(Extracted records)
---+---

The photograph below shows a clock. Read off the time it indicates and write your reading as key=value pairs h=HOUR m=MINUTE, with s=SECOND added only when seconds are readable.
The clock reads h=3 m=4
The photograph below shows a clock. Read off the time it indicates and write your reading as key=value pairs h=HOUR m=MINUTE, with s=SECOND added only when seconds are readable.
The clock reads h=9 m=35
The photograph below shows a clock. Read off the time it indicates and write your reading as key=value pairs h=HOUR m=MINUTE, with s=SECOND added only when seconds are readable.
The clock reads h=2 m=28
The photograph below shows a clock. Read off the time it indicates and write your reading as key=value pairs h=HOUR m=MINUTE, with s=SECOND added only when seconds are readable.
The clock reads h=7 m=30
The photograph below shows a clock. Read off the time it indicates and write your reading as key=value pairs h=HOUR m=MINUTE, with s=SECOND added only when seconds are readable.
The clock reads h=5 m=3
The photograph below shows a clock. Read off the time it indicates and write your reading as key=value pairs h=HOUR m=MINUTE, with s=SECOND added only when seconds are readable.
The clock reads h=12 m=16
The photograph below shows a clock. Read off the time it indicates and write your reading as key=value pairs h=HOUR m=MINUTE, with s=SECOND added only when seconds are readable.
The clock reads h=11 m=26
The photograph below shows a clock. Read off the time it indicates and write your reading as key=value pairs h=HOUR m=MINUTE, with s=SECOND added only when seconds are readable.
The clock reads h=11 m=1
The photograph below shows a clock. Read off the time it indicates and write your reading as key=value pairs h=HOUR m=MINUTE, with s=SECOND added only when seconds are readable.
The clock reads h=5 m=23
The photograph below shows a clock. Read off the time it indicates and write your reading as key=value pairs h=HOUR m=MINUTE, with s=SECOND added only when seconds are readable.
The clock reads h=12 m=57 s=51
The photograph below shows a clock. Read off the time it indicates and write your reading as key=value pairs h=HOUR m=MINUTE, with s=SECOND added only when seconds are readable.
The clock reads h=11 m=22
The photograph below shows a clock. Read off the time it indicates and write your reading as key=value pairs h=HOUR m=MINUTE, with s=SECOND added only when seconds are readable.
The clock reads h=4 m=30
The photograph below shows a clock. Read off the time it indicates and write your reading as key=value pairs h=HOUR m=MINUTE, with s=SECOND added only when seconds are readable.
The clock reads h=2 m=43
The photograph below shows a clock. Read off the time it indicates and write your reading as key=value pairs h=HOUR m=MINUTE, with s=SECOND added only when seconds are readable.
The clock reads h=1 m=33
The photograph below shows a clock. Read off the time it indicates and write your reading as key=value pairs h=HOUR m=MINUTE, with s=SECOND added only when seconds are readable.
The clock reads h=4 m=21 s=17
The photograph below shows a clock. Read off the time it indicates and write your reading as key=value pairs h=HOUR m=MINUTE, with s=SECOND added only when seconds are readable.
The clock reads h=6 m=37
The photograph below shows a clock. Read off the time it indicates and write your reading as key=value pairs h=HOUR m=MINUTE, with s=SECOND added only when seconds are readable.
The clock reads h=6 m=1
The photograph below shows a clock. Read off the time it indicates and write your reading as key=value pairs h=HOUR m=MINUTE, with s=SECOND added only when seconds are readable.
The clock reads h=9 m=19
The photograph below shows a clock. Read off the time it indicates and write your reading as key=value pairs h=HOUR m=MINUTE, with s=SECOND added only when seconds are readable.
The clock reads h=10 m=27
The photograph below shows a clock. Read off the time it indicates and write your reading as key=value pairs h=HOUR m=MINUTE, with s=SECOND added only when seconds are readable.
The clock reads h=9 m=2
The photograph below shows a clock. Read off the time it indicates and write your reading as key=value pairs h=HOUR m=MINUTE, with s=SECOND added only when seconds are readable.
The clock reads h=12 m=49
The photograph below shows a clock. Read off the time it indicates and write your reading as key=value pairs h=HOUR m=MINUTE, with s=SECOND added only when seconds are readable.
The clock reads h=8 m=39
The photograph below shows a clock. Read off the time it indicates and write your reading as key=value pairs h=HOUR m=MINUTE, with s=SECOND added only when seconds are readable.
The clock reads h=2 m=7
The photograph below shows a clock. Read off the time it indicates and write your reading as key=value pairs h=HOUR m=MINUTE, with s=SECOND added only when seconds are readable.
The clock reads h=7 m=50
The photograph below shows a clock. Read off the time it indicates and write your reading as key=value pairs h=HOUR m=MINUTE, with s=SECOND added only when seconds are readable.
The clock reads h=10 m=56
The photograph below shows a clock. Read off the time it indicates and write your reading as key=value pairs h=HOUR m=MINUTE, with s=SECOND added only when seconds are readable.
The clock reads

---+---

WORK TO COMPLETE:
Reproduce verbatim everything from the first line above down to and including the line containing "The clock reads h=7 m=30".

TASK RESPONSE:
The photograph below shows a clock. Read off the time it indicates and write your reading as key=value pairs h=HOUR m=MINUTE, with s=SECOND added only when seconds are readable.
The clock reads h=3 m=4
The photograph below shows a clock. Read off the time it indicates and write your reading as key=value pairs h=HOUR m=MINUTE, with s=SECOND added only when seconds are readable.
The clock reads h=9 m=35
The photograph below shows a clock. Read off the time it indicates and write your reading as key=value pairs h=HOUR m=MINUTE, with s=SECOND added only when seconds are readable.
The clock reads h=2 m=28
The photograph below shows a clock. Read off the time it indicates and write your reading as key=value pairs h=HOUR m=MINUTE, with s=SECOND added only when seconds are readable.
The clock reads h=7 m=30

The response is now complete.